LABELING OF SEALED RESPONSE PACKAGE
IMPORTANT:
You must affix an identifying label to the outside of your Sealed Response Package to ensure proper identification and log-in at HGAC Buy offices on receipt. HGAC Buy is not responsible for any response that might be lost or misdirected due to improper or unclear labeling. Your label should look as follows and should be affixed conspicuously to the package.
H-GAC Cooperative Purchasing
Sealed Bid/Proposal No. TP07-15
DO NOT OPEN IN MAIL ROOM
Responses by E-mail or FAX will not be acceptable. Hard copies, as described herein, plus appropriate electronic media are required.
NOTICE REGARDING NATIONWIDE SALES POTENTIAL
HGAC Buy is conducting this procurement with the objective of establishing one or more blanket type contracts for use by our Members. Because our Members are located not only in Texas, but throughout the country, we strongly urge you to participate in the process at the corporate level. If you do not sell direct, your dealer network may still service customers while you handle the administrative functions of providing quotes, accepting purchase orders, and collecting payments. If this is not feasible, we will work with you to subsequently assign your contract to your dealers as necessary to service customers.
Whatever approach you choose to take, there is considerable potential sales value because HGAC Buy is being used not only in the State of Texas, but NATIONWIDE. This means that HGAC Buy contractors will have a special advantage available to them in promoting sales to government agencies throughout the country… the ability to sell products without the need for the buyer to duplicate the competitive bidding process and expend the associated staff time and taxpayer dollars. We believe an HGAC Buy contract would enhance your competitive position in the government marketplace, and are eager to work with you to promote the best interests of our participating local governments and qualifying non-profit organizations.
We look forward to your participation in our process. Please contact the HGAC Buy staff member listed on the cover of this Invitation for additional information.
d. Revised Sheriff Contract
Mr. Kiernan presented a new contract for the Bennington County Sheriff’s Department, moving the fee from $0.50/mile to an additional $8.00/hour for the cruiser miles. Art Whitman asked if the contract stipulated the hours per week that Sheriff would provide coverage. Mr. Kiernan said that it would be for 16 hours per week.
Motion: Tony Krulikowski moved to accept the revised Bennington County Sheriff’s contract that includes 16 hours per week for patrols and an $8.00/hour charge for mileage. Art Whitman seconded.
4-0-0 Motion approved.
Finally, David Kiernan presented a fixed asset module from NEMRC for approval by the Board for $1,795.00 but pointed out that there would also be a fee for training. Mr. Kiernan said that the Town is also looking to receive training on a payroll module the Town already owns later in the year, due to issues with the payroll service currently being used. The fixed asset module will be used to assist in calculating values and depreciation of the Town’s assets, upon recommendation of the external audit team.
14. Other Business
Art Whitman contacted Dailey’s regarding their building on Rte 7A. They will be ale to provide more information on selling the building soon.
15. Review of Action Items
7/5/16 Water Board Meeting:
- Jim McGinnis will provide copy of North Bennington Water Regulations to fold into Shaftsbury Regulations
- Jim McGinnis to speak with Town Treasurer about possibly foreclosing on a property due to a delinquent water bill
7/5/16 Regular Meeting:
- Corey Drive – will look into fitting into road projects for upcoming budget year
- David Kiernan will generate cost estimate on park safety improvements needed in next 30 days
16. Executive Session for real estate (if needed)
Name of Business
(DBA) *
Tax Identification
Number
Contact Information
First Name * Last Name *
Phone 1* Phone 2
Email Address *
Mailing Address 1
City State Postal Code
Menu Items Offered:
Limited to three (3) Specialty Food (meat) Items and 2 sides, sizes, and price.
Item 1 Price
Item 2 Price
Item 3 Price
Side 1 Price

..............................

*Problem requirements*
Please copy each line of the records above in which the word "into" can be found.

*Output for this exercise*
- Jim McGinnis will provide copy of North Bennington Water Regulations to fold into Shaftsbury Regulations
- Corey Drive – will look into fitting into road projects for upcoming budget year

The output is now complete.